During last week’s Chesterfield Board of Supervisors meeting, the Electronic Message Center (EMC) sign was the discussion that brought the most speakers to the podium to weigh-in on the proposed policy, which included proposed policies from Greg Allen’s staff as well as the planning commission.
Ten speakers from the business community expressed their approval of the compromise that the board had constructed from the recommendations of staff and the planning commission. The other speakers spoke about how they wanted to protect specific areas from the signs, for the most part in the northern part of the county. An EMC sign can be similar to a large television or single color character display that is somewhat static like a bank clock or gas station sign’s electronic price listing.
The board discussed restricting a number of areas from allowing EMCs altogether and areas which would remain under the same policy as exists today – that is: requiring the sign applicant to get special permission from the Board of Supervisors.
On a motion by Marlene Durfee, Matoaca District supervisor, all EMC signs were prohibited in Chesterfield’s five villages: Chester, Bon Air, Midlothian, Ettrick and Matoaca. In addition, the electronic signs were prohibited along the Midlothian Turnpike corridor, parts of Hull Street Road, the Courthouse area, historic areas as well as part of the Hopkins Road corridor in the Dale District among others.
After interrupting Durfee’s motion, and being asked to wait until the motion had been completed, Bermuda District Supervisor Dorothy Jaeckle offered an amendment to the motion that Chester Village be eliminated from the list because she said Chester and some other villages were not real villages, referring to Chester and Midlothian.
“Although Ms. Jaeckle might say that they are not real villages, there are people who live in those not real villages who believe they are real villages,” said Dan Gecker, Midlothian District supervisor.
Jaeckle responded, “Bon Air is a little bit closer.”
“The number six best suburb in America does not want EMC today,” Gecker said of Midlothian village. “And the number six suburb in America does not want EMC tomorrow.” Gecker added that he would not shop in an area with EMC signs.
During the board comment period, Jaeckle said, “In a real village, people knew exactly what was in their village. There wasn’t a Wal-Mart two miles away.” Jaeckle added that villages typically did not have a five-lane highway running through them.

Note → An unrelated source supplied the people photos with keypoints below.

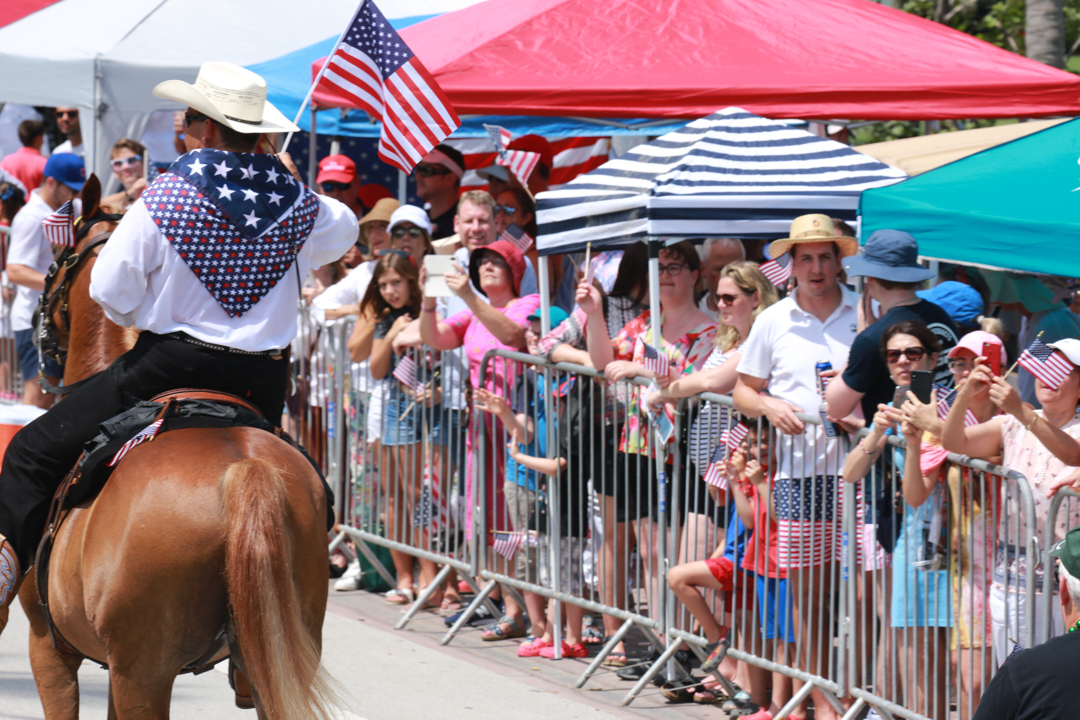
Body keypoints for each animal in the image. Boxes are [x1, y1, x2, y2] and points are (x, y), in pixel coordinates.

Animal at [16, 175, 339, 720]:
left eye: (56, 260)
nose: (43, 349)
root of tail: (244, 471)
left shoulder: (49, 648)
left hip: (143, 671)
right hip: (284, 659)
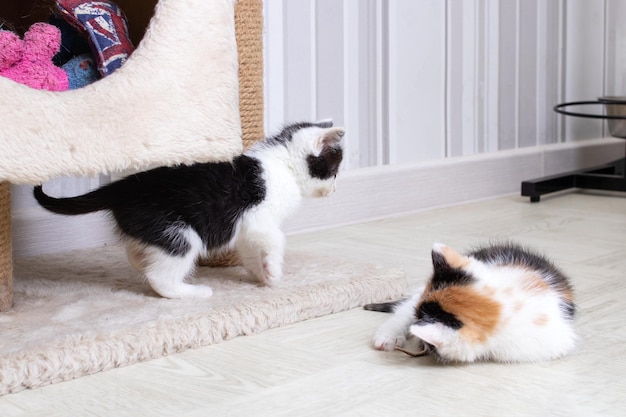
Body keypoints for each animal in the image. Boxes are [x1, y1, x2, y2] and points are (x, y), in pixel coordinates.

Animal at [33, 120, 346, 300]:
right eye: (334, 171)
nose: (334, 190)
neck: (282, 163)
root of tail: (123, 188)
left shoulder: (245, 228)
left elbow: (250, 249)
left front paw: (261, 276)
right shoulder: (259, 218)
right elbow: (276, 240)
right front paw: (273, 272)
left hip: (151, 228)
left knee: (136, 252)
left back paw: (142, 261)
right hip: (179, 232)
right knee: (161, 277)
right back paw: (191, 291)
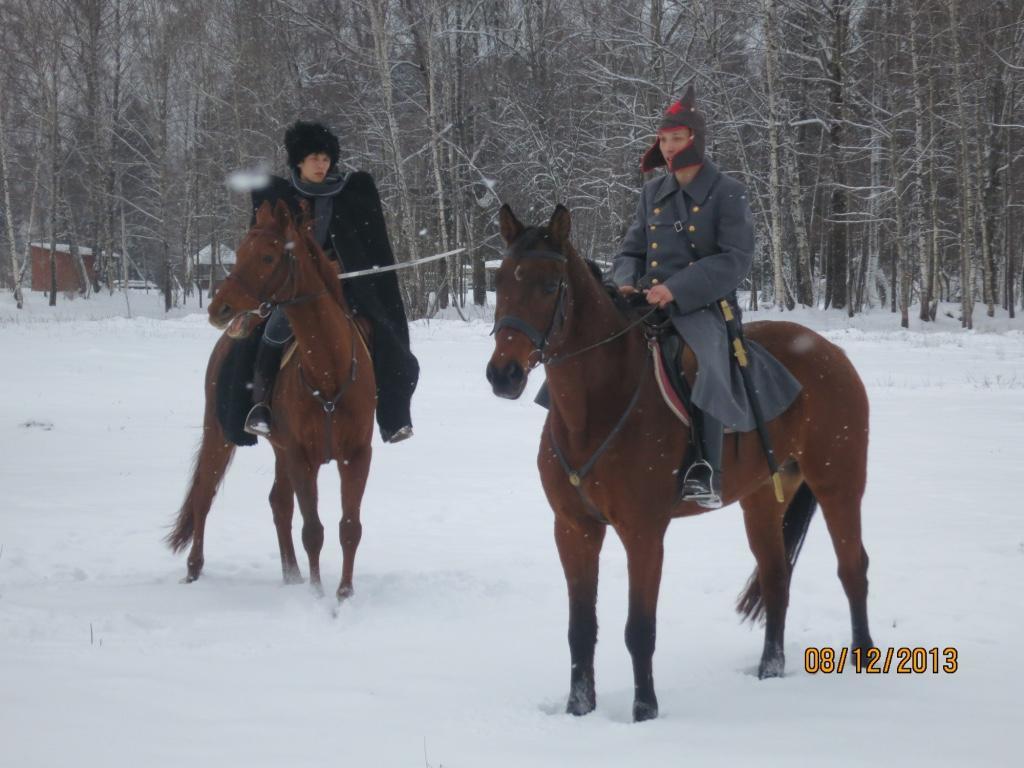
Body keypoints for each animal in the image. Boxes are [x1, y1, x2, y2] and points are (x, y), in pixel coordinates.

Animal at [167, 199, 376, 602]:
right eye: (239, 252)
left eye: (267, 256)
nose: (218, 309)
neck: (328, 373)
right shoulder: (300, 456)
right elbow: (313, 530)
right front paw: (318, 594)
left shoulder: (355, 456)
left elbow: (350, 527)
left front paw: (344, 593)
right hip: (220, 434)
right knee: (204, 494)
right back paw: (193, 569)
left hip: (278, 450)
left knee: (278, 503)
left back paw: (291, 574)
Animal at [485, 204, 872, 720]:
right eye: (500, 280)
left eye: (549, 285)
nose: (502, 374)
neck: (596, 406)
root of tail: (831, 352)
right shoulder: (573, 528)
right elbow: (580, 628)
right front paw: (578, 708)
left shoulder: (644, 533)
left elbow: (639, 629)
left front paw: (644, 710)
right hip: (762, 502)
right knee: (776, 576)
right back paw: (770, 670)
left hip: (839, 485)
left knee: (853, 569)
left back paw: (864, 661)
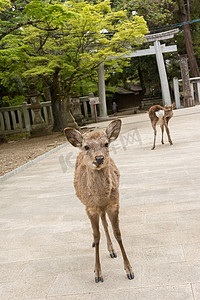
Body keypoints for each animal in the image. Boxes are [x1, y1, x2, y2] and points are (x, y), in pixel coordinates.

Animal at [64, 119, 134, 284]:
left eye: (106, 143)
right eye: (86, 146)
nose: (99, 158)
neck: (101, 197)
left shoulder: (114, 204)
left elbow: (117, 233)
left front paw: (129, 270)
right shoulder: (90, 208)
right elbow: (97, 236)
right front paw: (97, 274)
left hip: (104, 209)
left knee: (105, 224)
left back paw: (112, 250)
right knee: (100, 227)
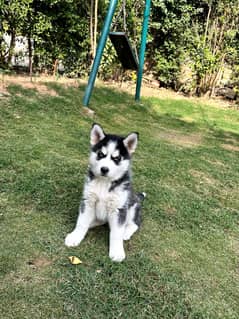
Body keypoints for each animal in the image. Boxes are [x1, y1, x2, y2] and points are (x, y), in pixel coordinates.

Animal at [64, 124, 145, 262]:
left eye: (116, 158)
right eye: (101, 154)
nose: (104, 169)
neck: (104, 183)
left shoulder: (119, 209)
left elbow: (116, 233)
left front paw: (117, 251)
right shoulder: (88, 201)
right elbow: (81, 223)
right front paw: (75, 237)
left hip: (133, 207)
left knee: (134, 224)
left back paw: (126, 232)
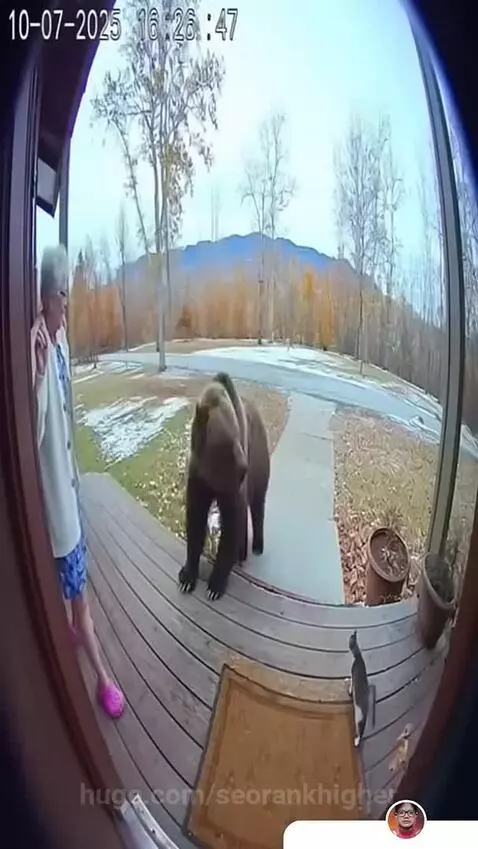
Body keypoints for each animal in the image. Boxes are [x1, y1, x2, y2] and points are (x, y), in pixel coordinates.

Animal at [178, 371, 270, 600]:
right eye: (227, 439)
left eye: (237, 433)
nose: (243, 465)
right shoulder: (198, 480)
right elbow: (195, 522)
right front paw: (187, 576)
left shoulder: (233, 485)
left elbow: (232, 524)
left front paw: (215, 586)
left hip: (260, 461)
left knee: (258, 505)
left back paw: (255, 546)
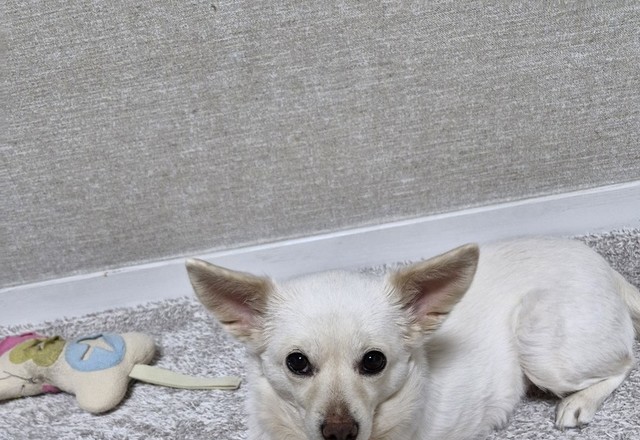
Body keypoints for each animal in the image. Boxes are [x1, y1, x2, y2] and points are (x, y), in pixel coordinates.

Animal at [186, 238, 640, 440]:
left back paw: (579, 403)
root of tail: (604, 267)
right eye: (296, 363)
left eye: (374, 361)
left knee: (625, 360)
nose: (339, 433)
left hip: (541, 345)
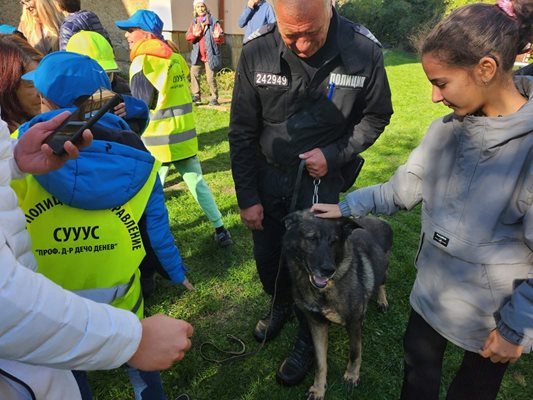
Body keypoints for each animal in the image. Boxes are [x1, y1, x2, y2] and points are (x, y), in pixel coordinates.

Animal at [282, 211, 390, 398]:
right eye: (311, 238)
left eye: (334, 241)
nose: (328, 270)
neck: (323, 290)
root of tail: (379, 219)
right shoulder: (316, 323)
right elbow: (320, 361)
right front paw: (318, 388)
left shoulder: (353, 324)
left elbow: (355, 352)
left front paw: (352, 376)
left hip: (382, 268)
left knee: (381, 282)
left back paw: (382, 300)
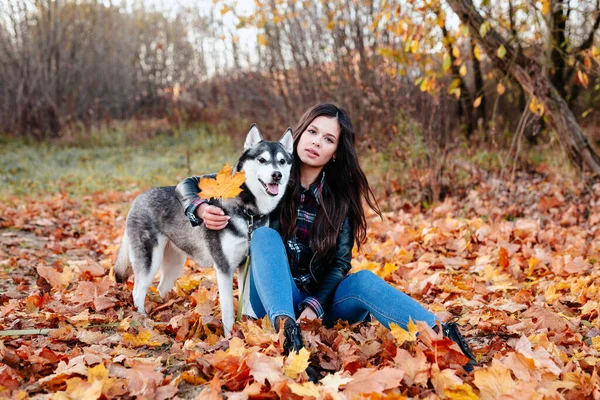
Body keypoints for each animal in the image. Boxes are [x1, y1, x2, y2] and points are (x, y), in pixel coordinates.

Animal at [114, 126, 292, 334]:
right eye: (262, 160)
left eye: (282, 161)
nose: (277, 175)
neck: (248, 213)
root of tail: (138, 197)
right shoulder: (224, 268)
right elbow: (227, 311)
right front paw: (230, 335)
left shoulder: (245, 266)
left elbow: (246, 302)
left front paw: (246, 328)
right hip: (150, 261)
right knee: (137, 291)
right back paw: (142, 320)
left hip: (175, 263)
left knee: (160, 287)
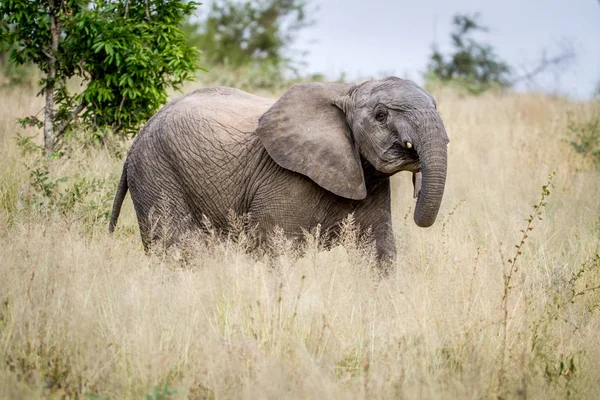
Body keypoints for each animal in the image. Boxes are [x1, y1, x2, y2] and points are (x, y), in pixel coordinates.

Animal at [109, 76, 450, 268]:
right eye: (381, 116)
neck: (346, 92)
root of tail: (140, 133)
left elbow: (378, 250)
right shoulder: (283, 178)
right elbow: (275, 248)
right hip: (156, 170)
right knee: (177, 248)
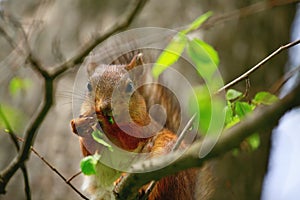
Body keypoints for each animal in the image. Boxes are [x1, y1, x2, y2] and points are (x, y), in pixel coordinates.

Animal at [69, 48, 197, 200]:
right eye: (89, 86)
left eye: (130, 86)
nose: (105, 107)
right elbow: (91, 152)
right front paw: (79, 124)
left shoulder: (145, 127)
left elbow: (131, 139)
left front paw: (107, 124)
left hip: (166, 155)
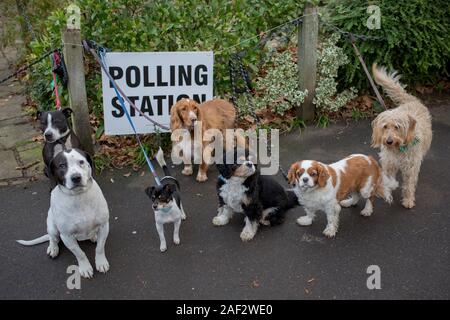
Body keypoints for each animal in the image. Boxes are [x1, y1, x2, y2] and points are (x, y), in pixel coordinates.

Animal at [17, 149, 110, 278]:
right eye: (62, 165)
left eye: (81, 162)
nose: (76, 177)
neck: (79, 197)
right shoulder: (66, 236)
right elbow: (80, 254)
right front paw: (85, 268)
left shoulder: (104, 226)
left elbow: (100, 248)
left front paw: (101, 263)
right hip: (52, 227)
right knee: (52, 238)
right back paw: (53, 248)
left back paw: (93, 236)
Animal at [370, 63, 434, 209]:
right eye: (385, 127)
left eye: (397, 127)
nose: (389, 141)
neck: (398, 148)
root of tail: (411, 100)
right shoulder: (389, 163)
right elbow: (388, 178)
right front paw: (387, 190)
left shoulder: (411, 166)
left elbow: (409, 185)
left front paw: (408, 200)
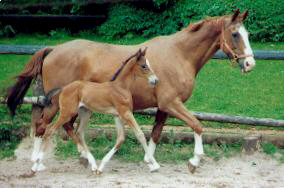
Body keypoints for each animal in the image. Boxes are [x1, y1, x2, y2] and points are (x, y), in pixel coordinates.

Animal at [32, 48, 160, 175]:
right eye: (144, 66)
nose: (155, 80)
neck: (120, 87)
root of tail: (63, 88)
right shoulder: (126, 113)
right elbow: (140, 135)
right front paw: (154, 165)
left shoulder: (118, 115)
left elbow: (121, 138)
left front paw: (101, 167)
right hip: (67, 113)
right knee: (49, 130)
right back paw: (36, 164)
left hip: (85, 112)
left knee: (78, 133)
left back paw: (93, 164)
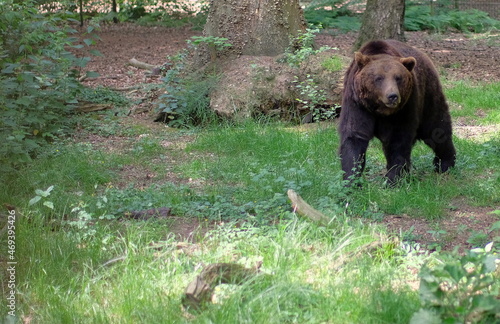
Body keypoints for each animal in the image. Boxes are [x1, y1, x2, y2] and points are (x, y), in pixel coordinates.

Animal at [338, 39, 456, 185]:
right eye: (378, 78)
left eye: (398, 77)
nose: (393, 96)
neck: (379, 110)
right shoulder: (357, 104)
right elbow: (354, 136)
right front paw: (351, 181)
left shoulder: (404, 108)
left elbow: (398, 140)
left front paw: (393, 179)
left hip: (428, 94)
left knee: (436, 128)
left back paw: (444, 163)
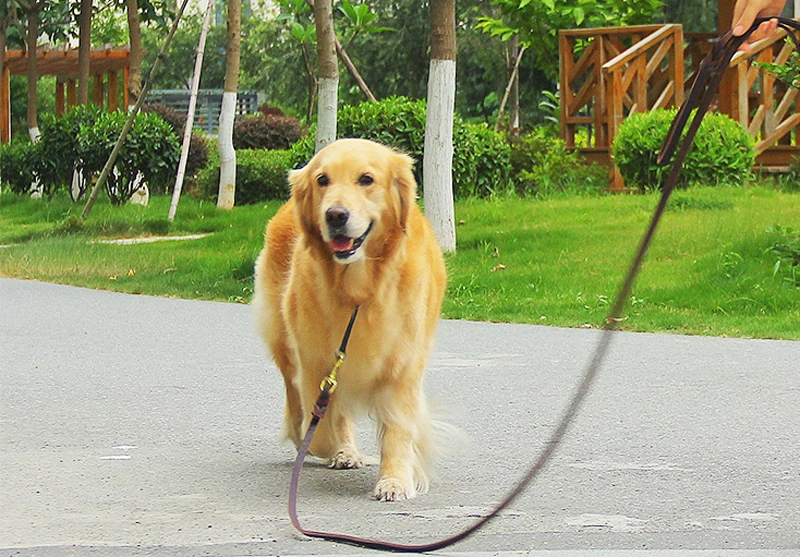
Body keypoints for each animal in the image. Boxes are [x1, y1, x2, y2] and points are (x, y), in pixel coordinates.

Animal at [253, 138, 446, 500]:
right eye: (322, 180)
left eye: (366, 179)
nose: (335, 215)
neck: (360, 291)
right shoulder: (314, 361)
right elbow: (320, 425)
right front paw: (325, 444)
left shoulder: (402, 363)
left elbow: (399, 427)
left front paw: (395, 480)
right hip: (284, 342)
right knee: (301, 401)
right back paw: (335, 448)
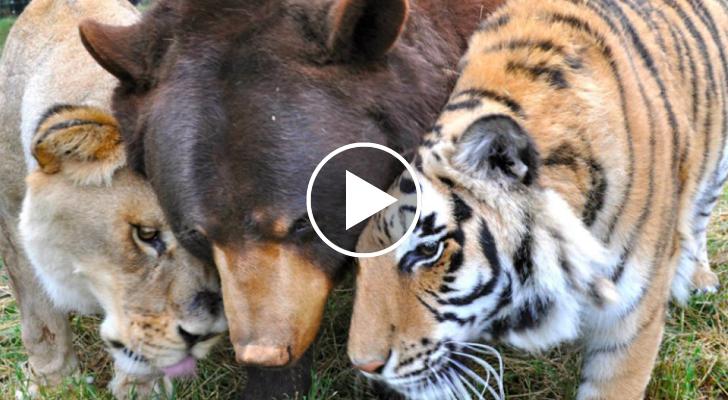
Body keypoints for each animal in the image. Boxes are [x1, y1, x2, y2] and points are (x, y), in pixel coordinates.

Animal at [0, 1, 226, 398]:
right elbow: (40, 320)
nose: (205, 335)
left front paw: (139, 389)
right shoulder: (11, 219)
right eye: (146, 234)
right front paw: (53, 383)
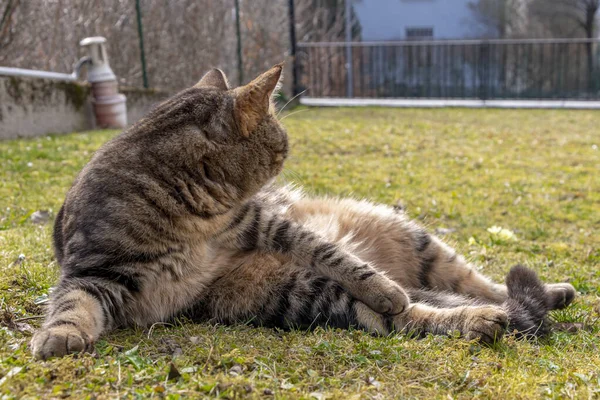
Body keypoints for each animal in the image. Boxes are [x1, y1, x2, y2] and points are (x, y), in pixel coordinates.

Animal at [30, 65, 576, 360]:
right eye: (280, 146)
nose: (286, 162)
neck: (199, 222)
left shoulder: (261, 222)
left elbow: (333, 253)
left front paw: (377, 280)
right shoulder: (94, 270)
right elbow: (71, 303)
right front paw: (61, 336)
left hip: (413, 238)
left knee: (480, 283)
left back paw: (551, 293)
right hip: (305, 295)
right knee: (414, 316)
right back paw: (475, 320)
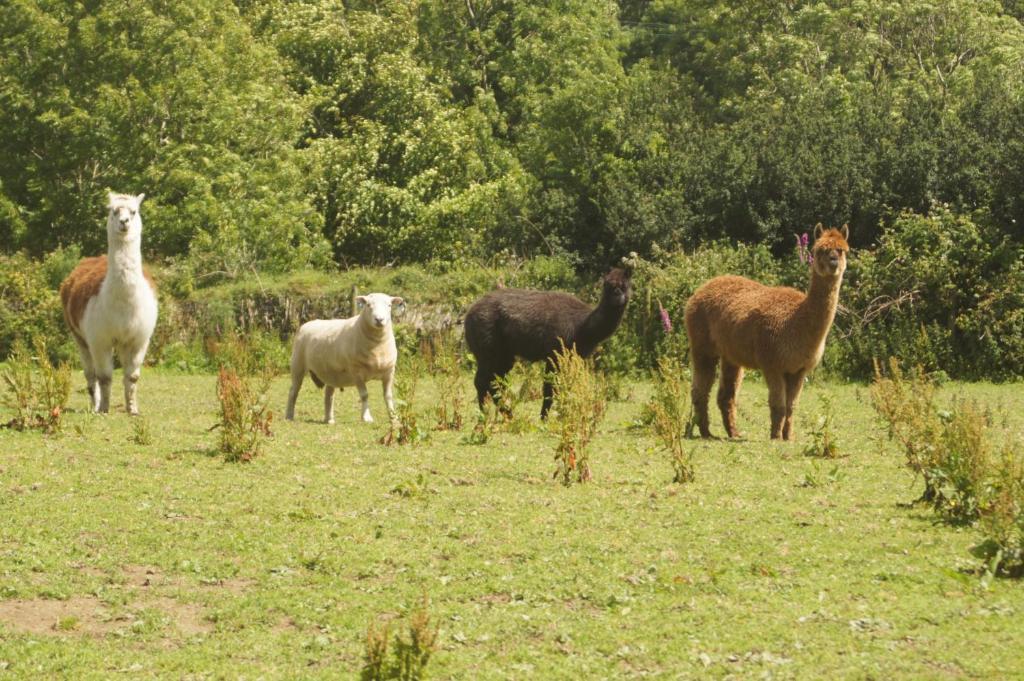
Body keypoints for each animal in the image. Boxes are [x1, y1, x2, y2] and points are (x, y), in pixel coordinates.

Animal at [286, 292, 405, 426]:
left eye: (389, 305)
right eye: (368, 305)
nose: (379, 320)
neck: (377, 346)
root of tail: (307, 324)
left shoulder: (389, 372)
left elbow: (388, 396)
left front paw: (394, 418)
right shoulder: (357, 371)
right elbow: (365, 395)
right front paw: (366, 417)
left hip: (330, 372)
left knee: (329, 395)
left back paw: (329, 419)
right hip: (298, 365)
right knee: (293, 391)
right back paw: (289, 416)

In fact, Bon Air Village has the five-lane Huguenot Road and Midlothian Village has the five-laned Midlothian Turnpike.
The board did not rule on how far away from one another the signs could be, but a distance of 1,000 feet was discussed. The time that each message could be displayed on the EMC signs was set at 30 seconds and moving images were disallowed.
Chester Village resident Carol Ray is upset about the decision to eliminate the village of Chester out of the historic villages’ protection area from EMC signs. “Many citizens and civic groups in Chester have worked hard to create a comprehensive plan and to preserve and enhance the village’s appeal,” she stated. “Attractive non-electronic Chester signs welcome visitors from east and west on Rt. 10 to the village, the streets are lined with street lights; public areas are planted and well-groomed. There are many businesses in the Chester area which do not have road frontage, but the vertical residential/commercial use designation of the Chester Village Green was seized upon by our supervisor as the excuse for her decision.” Adding, “If this type of signage is considered unattractive signage for other areas of the county why would it be appropriate for the village of Chester? Chester is just as much of an area to be protected as Bon Air, Midlothian, the Courthouse area, sections of Hull Street and other areas of the county. Why should Chester be thrown under the bus?”
Allen stated that even with the new policy for the EMC signs, applicants would go through the same process as before for approval and part of the approval is that the EMC signs are to be incorporated into an architecturally designed sign structure that is compatible and complementary to the building or project it serves.